8) Finlay-Wilkinson regression

data(DT_h2)
DT <- DT_h2

## build the environmental index
ei <- aggregate(y~Env, data=DT,FUN=mean)
colnames(ei)[2] <- "envIndex"
ei$envIndex <- ei$envIndex - mean(ei$envIndex,na.rm=TRUE) # center the envIndex to have clean VCs
ei <- ei[with(ei, order(envIndex)), ]

## add the environmental index to the original dataset
DT2 <- merge(DT,ei, by="Env")

# numeric by factor variables like envIndex:Name can't be used in the random part like this
# they need to come with the vsc() structure
DT2 <- DT2[with(DT2, order(Name)), ]
mix2 <- mmec(y~ envIndex,
             random=~ Name + vsc(dsc(envIndex),isc(Name)), data=DT2,
             rcov=~vsc(dsc(Name),isc(units)),
             tolParConvNorm = .0001,
             nIters = 50, verbose = FALSE
)

## 'as(<dgeMatrix>, "dgCMatrix")' is deprecated.
## Use 'as(., "CsparseMatrix")' instead.
## See help("Deprecated") and help("Matrix-deprecated").

# summary(mix2)$varcomp

b=mix2$uList$`vsc(dsc(envIndex), isc(Name))` # adaptability (b) or genotype slopes
mu=mix2$uList$`vsc( isc( Name ) )` # general adaptation (mu) or main effect
e=sqrt(summary(mix2)$varcomp[-c(1:2),1]) # error variance for each individual

## general adaptation (main effect) vs adaptability (response to better environments)
plot(mu[,1]~b[,1], ylab="general adaptation", xlab="adaptability")
text(y=mu[,1],x=b[,1], labels = rownames(mu), cex=0.5, pos = 1)

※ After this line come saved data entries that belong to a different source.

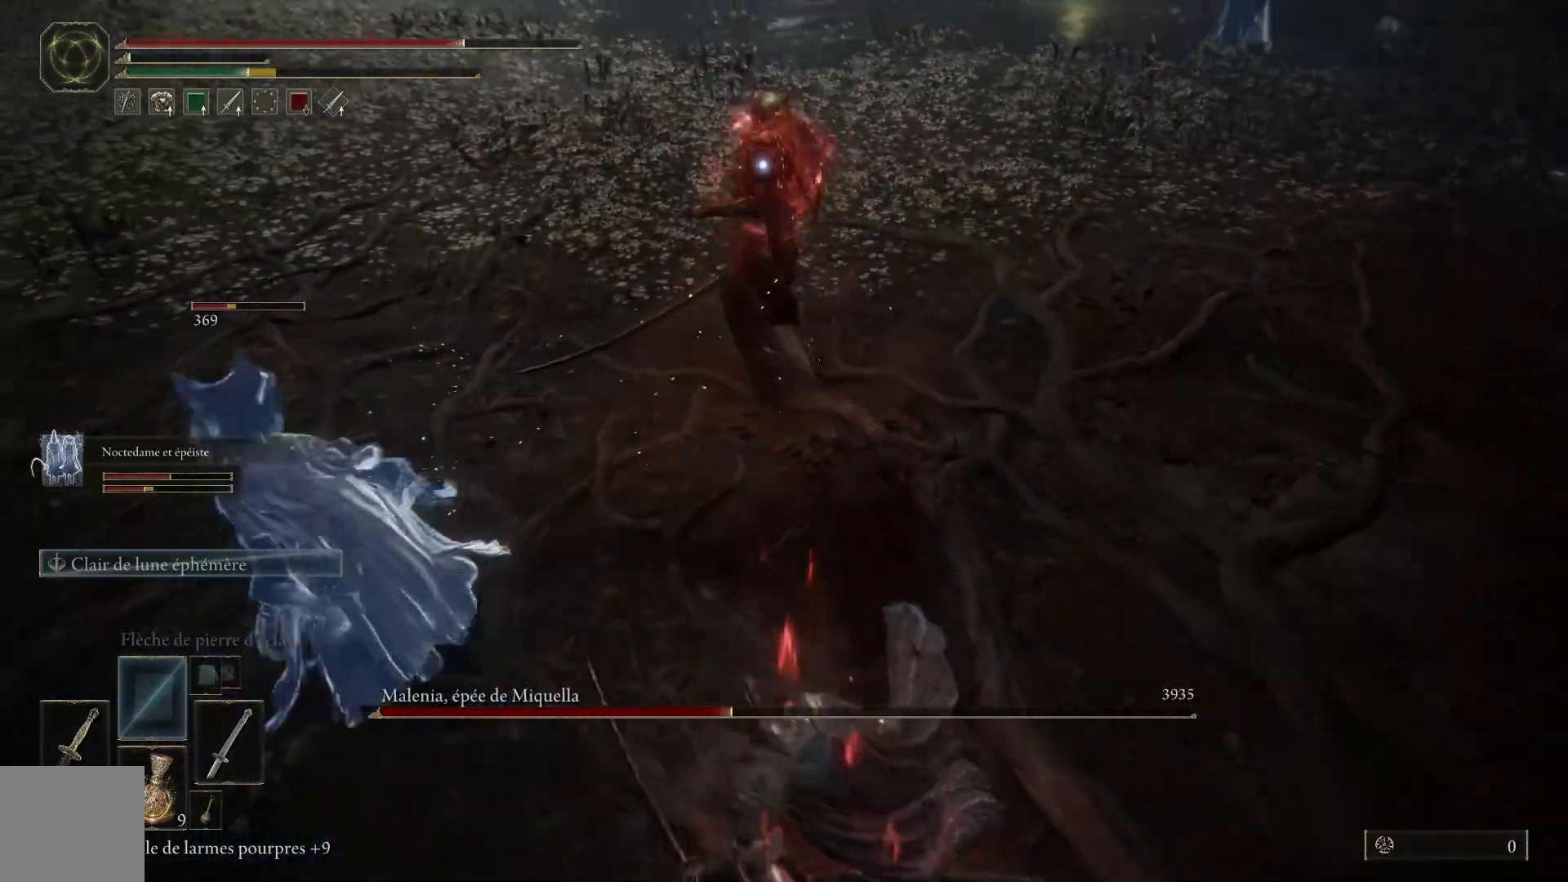
{"buttons": [], "left_stick": "down-right", "right_stick": "center", "events": [[17, "B", "down"], [133, "B", "up"], [433, "left_stick", "down-right"]]}
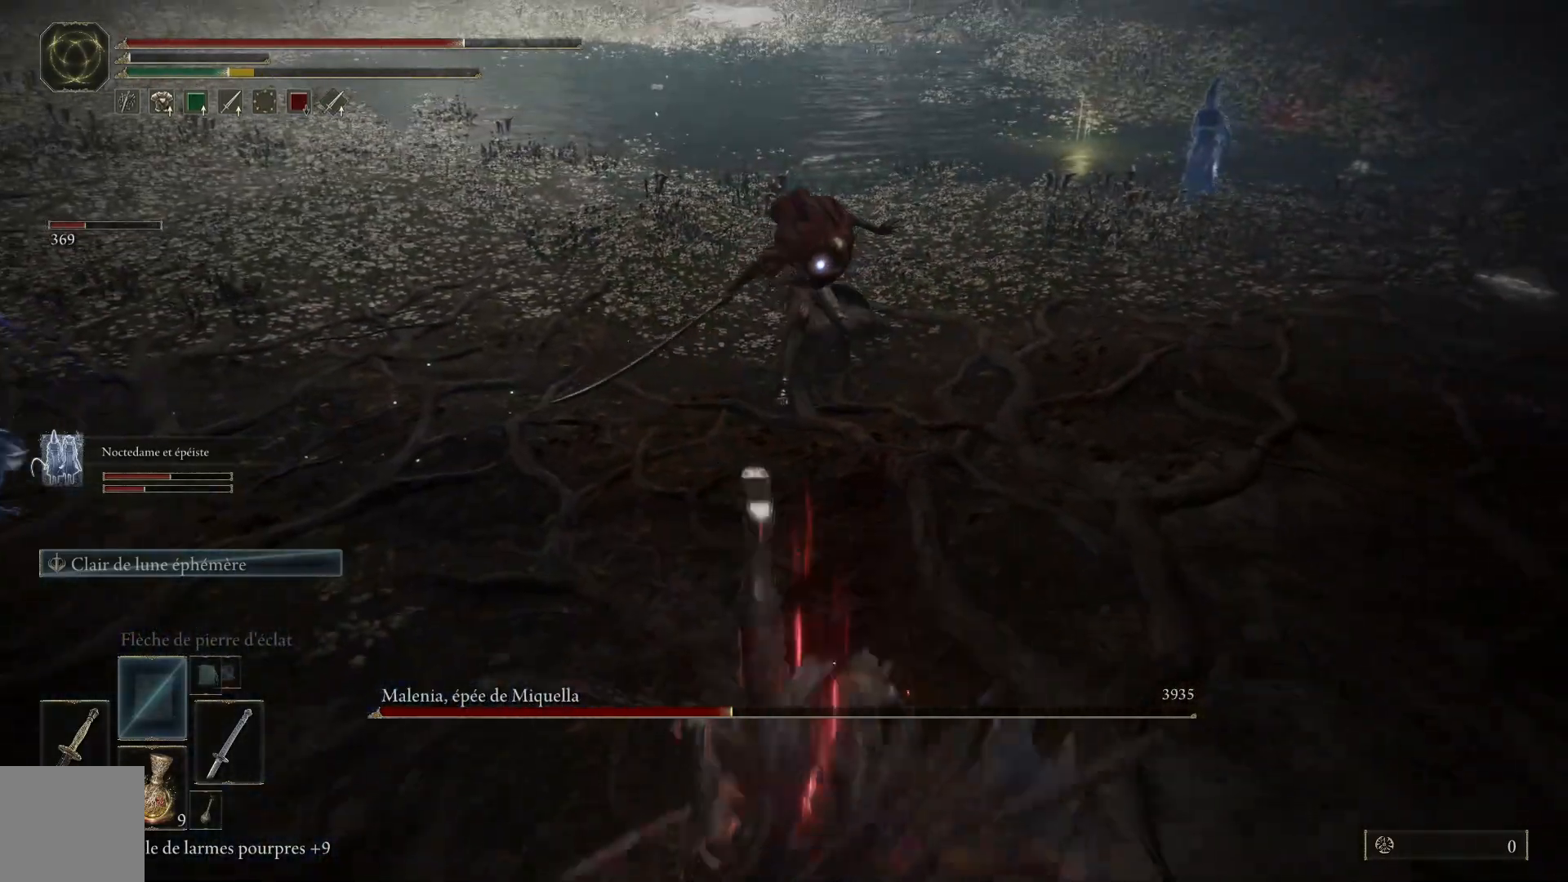
{"buttons": ["B"], "left_stick": "right", "right_stick": "center", "events": [[150, "left_stick", "right"], [317, "B", "down"]]}
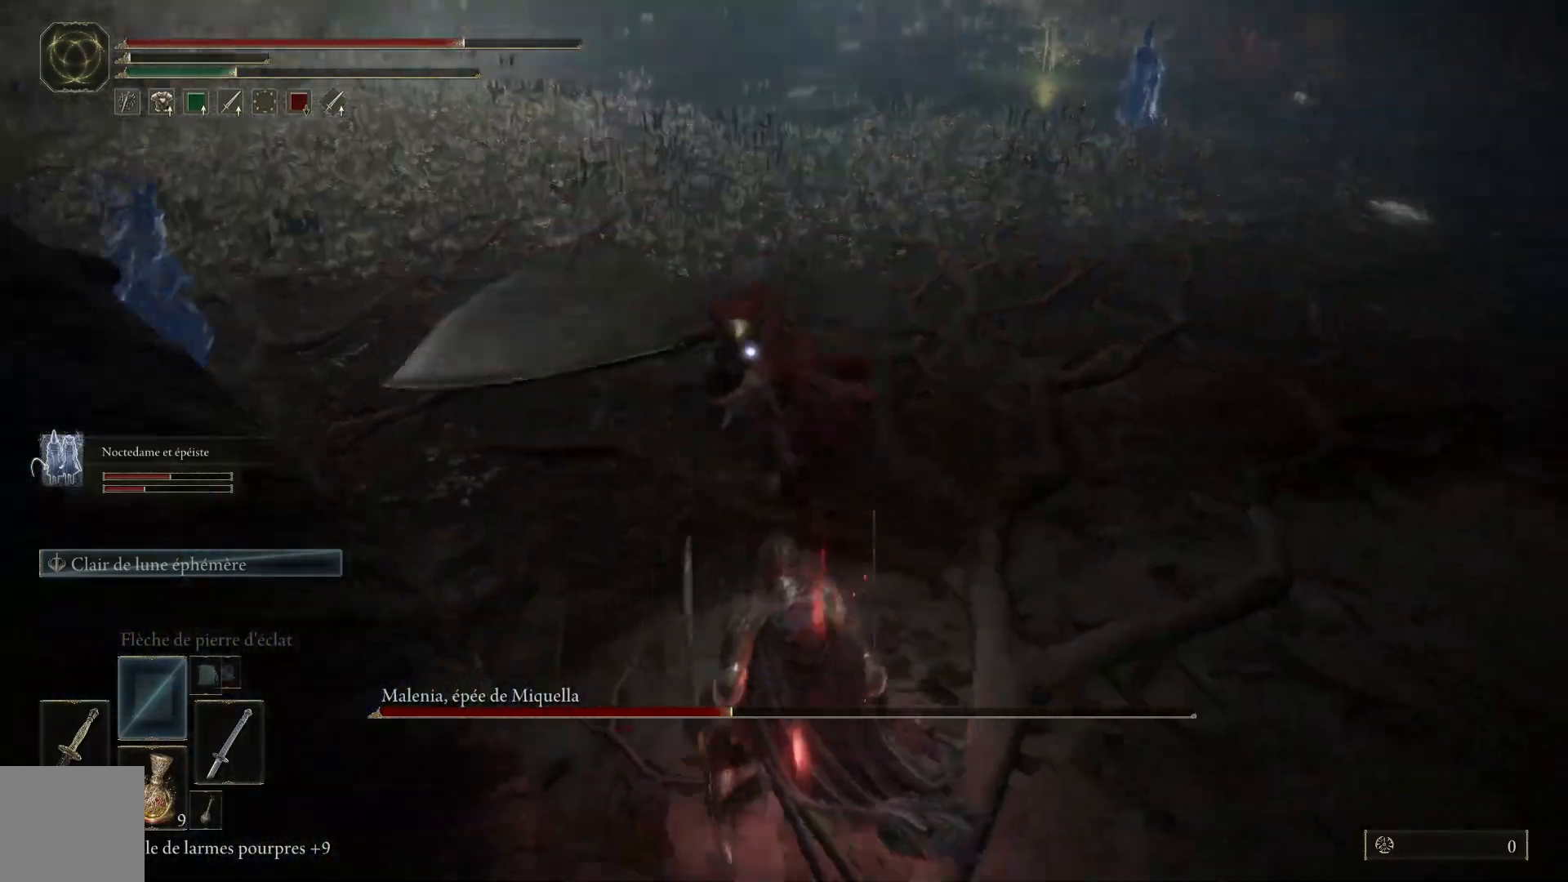
{"buttons": [], "left_stick": "right", "right_stick": "center", "events": [[117, "B", "up"]]}
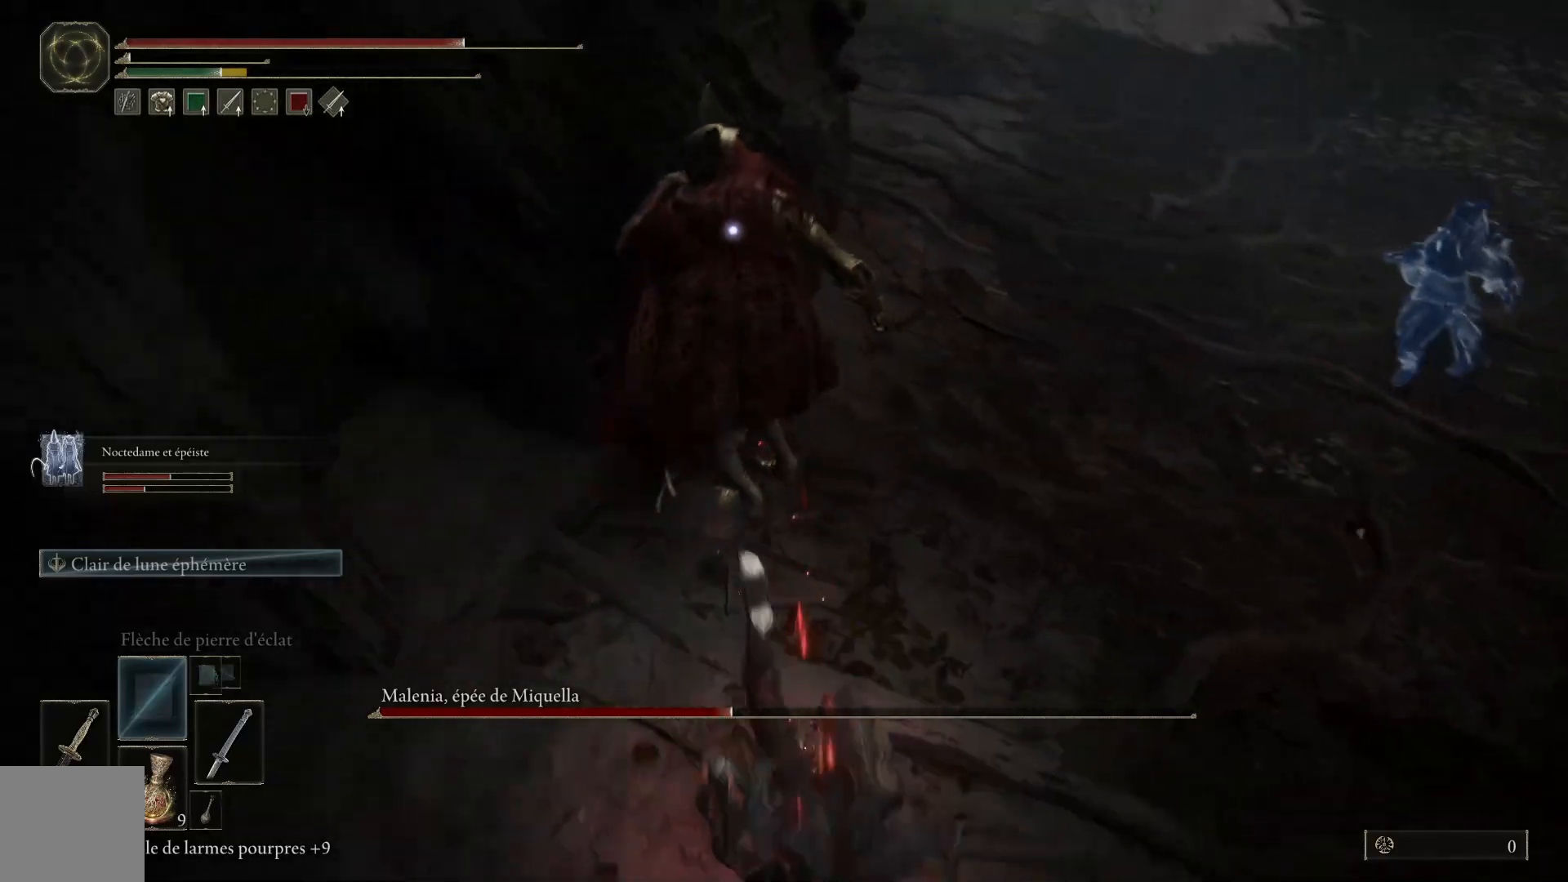
{"buttons": [], "left_stick": "down-right", "right_stick": "center", "events": [[83, "left_stick", "down-right"], [100, "B", "down"], [233, "B", "up"]]}
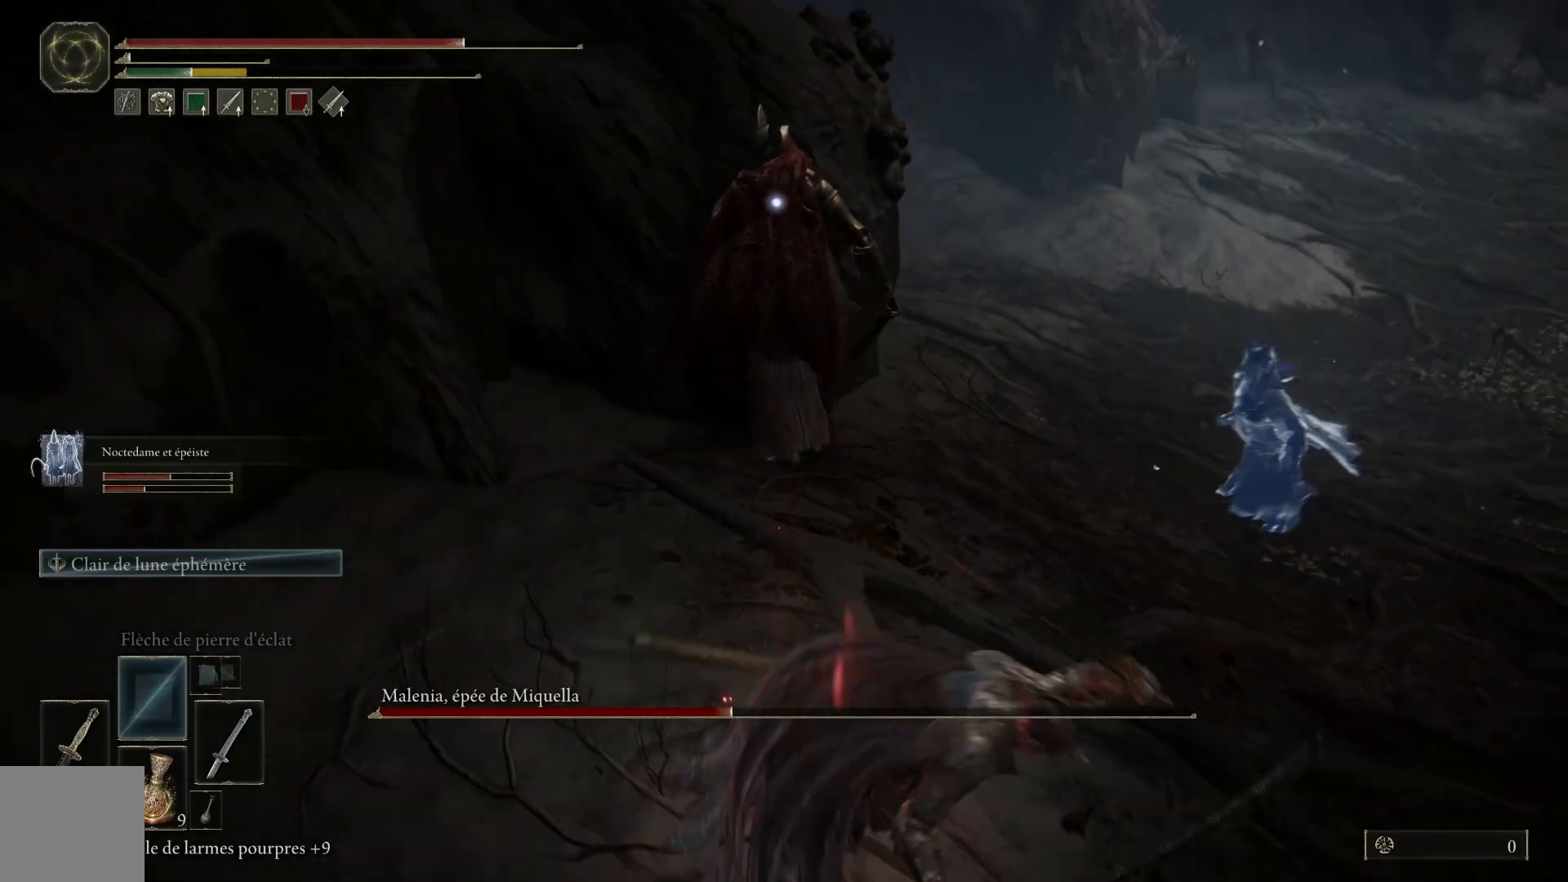
{"buttons": [], "left_stick": "down-right", "right_stick": "center", "events": []}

## prediction across environments
Dt <- mix2$Dtable
Dt[1,"average"]=TRUE
Dt[2,"include"]=TRUE
Dt[3,"include"]=TRUE
pp <- predict(mix2,Dtable = Dt, D="Name")
preds <- pp$pvals
# preds[with(preds, order(-predicted.value)), ]
## performance vs stability (deviation from regression line)
plot(preds[,2]~e, ylab="performance", xlab="stability")
text(y=preds[,2],x=e, labels = rownames(mu), cex=0.5, pos = 1)

9) Factor analytic (reduced rank) model

When the number of environments where genotypes are evaluated is big and we want to consider the genetic covariance between environments and location-specific variance components we cannot fit an unstructured covariance in the model since the number of parameters is too big and the matrix can become non-full rank leading to singularities. In those cases is suggested a dimensionality reduction technique. Among those the factor analytic structures proposed by many research groups (Piepho, Smith, Cullis, Thompson, Meyer, etc.) are the way to go. Sommer has a reduced-rank factor analytic implementation available through the rrc() function. Here we show an example of how to fit the model:

data(DT_h2)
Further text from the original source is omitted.